Keep electrical cords off the floor!

About the only way to keep a basement dry is to have proper drainage outside, so the water has no opportunity to come inside.

That said, the solution we've used in our basement is that everything in the path of potential water is on pallets which have castoring wheels on the bottom, so they can be moved when the indoor rivers start.

The pallets are just 2x4s nailed into a square, covered with 3-4 ply, with four castoring wheels mounted on the bottom.

Good luck with the indoor floods.

Carteach said...

Wish I lived close enough to help.

NYEMT said...

Echoing AM - a sump pump is quick and easy, especially if you have a low spot where the water collects while the rest of the basement is still dry. Over the past 18 years in the fire service, I've pumped out a LOT of basements. Seen some clever setups, and some not-so-smart ones. The most important things to protect (and the ones most people don't consider, in the race to save their "stuff") are your furnace or boiler, hot water heater, and your electrical service. They're all often located in low areas or corners, and if submerged, can cause BIG problems.

And as A. Nony Moose pointed out, the only way to waterproof a basement is to provide adequate drainage OUTside, so the water can't collect and run INside. Beware of paint-on stuff that claims to waterproof the walls - there ain't no such animal. Get someone in and excavate around the outside of the house, and install a curtain drain around the footing.

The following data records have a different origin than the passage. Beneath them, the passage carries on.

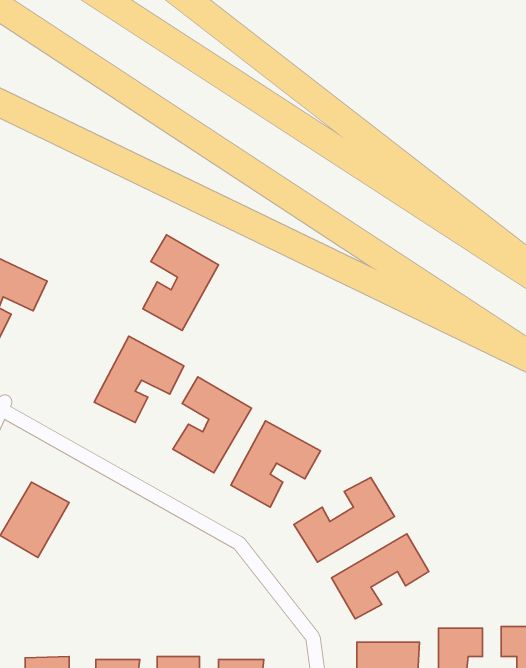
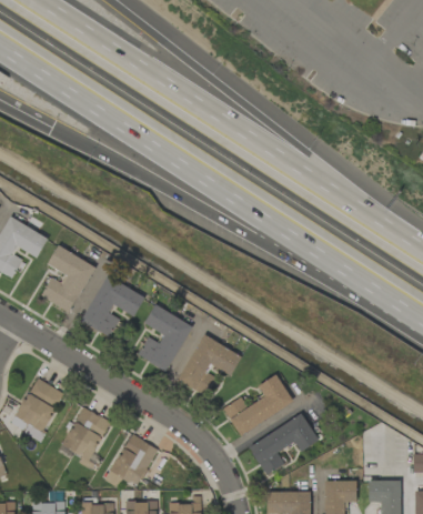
building: [143,235,218,331] -> [41,245,94,313]
building: none -> [62,407,110,467]
building: none -> [105,434,158,487]

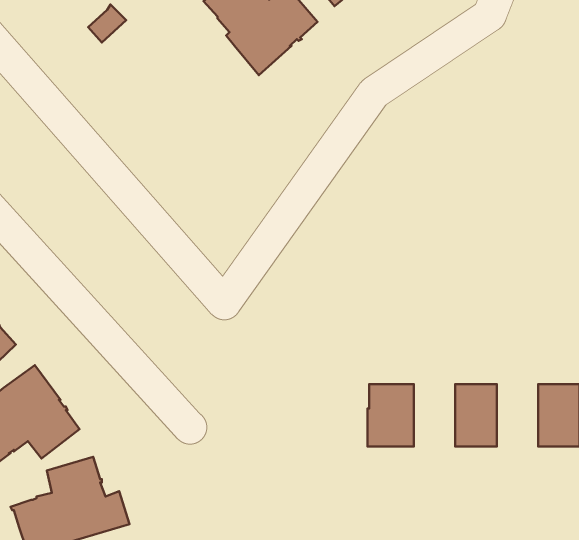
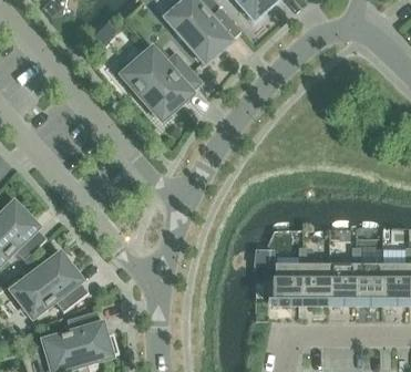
building: none -> [124,50,196,120]
building: none -> [301,264,328,303]
building: none -> [355,264,381,303]

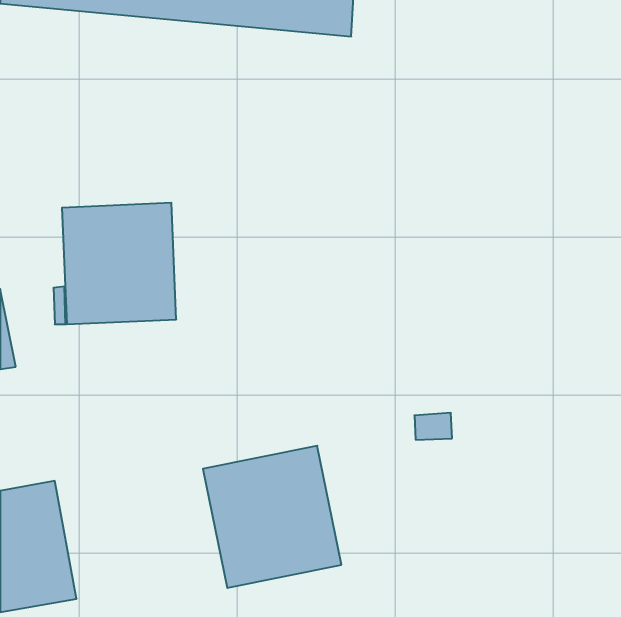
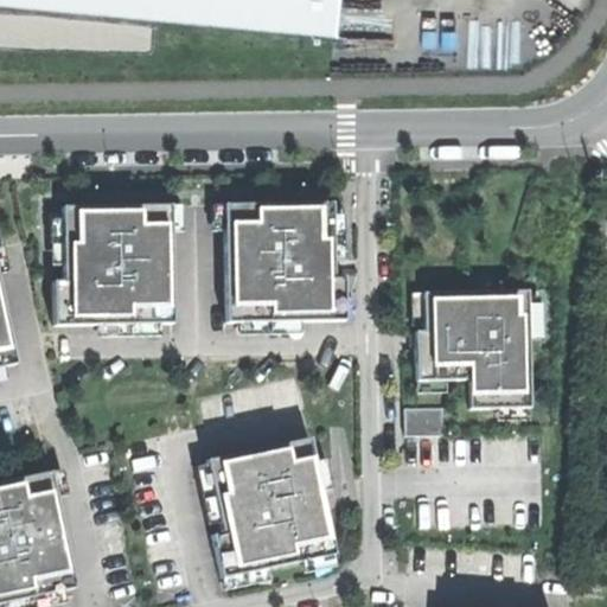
building: none -> [223,197,345,317]
building: none -> [409,285,529,404]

wv: "turde" - which brings up another sensitive area you don't want flooding - your sewer outlet to the septic system or municipal sewer. :)

Rob K said...

We used http://www.sanitred.com/ on our concrete basement. It's kind of expensive, but it works. If the stupid floor drain pipe wasn't broken under the concrete, there would be no water coming in. This stuff is also used to waterproof boats and swimming pools.

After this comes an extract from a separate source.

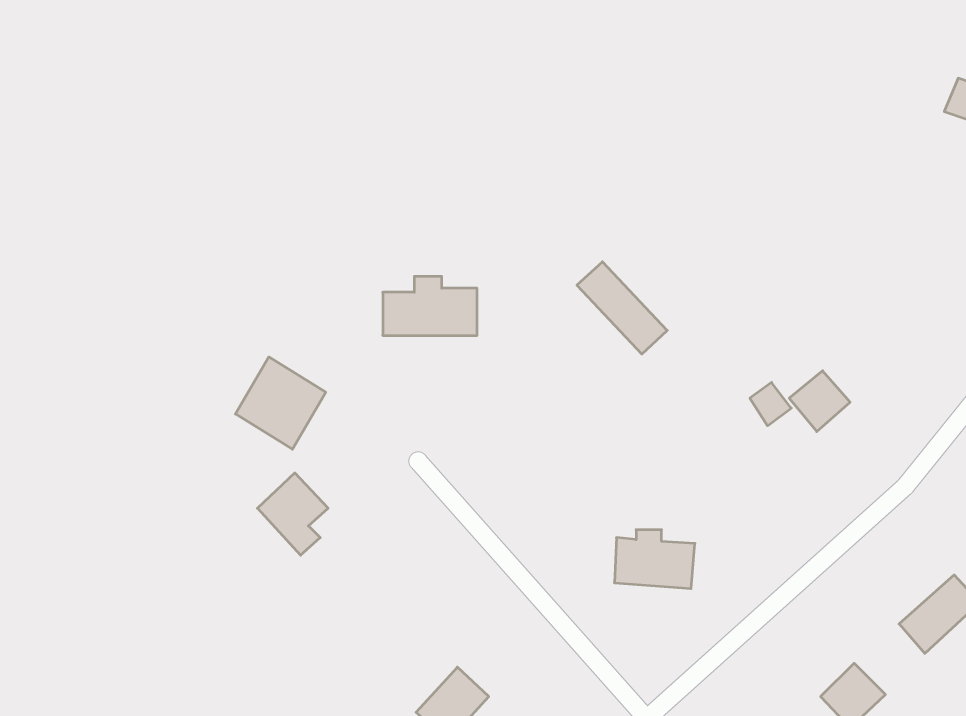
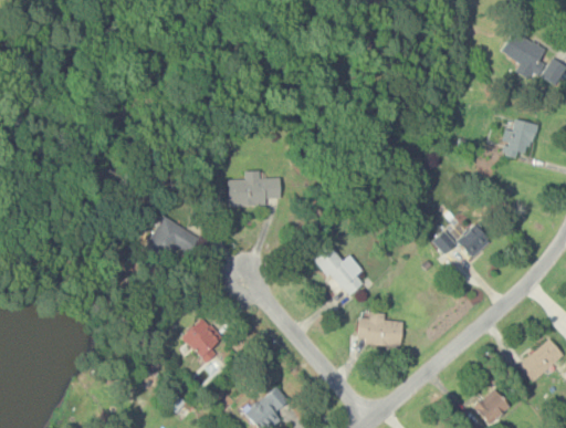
building: none -> [507,35,546,72]
building: none -> [504,119,537,155]
building: [577,262,667,354] -> [313,246,364,297]
building: [257,473,328,555] -> [184,317,223,364]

And you can make the hour drive north to my place if you want to see it.

BobG said...

Damn, when $hit happens it comes in bunches, doesn't it?

Dr. Feelgood said...

The sump pump in my basement saved us over the last several days of torrential downpour. It was all I could do to keep the backup going on battery power during a 30-hour outage over the weekend. I've been rudely introduced to the need for a portable generator.

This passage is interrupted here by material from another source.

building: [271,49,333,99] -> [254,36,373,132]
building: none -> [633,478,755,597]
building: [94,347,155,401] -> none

The big problem is that one of the six cottonwood trees that fell in my backyard severed the sump discharge line, so my basement pump is now filling a good sized pond where the roots of said tree used to be. Here's hoping insurance will kick a little my way to help fix it.

Gewehr98 said...

Hallicrafters SX-28 receiver = "junk"?

Please say it ain't so. I spent too much time getting my own ex-CIA Hallicrafters SX-28 re-tubed and running perfectly to let it be called junk. Junque, perhaps, but not junk. ;-)

Drang said...

Tired? Nonsense. What are friends for.

(Easily said when I'm two or three time zones away, far to inconveniently far to be asked to help move bodies...)

sam said...

I guess when it rains, it really does pour!


Roberta X said...

'Hallicrafters SX-28 receiver = "junk"?
Please say it ain't so.'

It isn't so by me and that one was used to beat a freq counter's timebase against WWV, for which purpose, in that location, a front end that will handle very hot RF levels and good selectivity are all that is required. OTOH, among the North Campus's high-high-tech equipment, it was the very sorest of sore thumbs and not a small one. Too, the kind of freq checks the counter was used for, we really can't do any more. There's a way to do it but it takes another expensive part that we don't have and won't be getting. There's a recession on, after all.

Roberta X said...

BASEMENT: semi-official word has it thee is an "underground river" (strata of gravel/high water table) under my house and the neighbor's. I'm gonna have some water no matter what. Probably, the trench/sump/waterproofing inside and out approach would solve 90% of my water problems, but I'm going to have to go at it gradually.

--Also, my MGB is going to get sold, which will give me some room in the garage. I've put it off; I hate to give it up but I will never be able to afford to get it running again, let alone make it nice.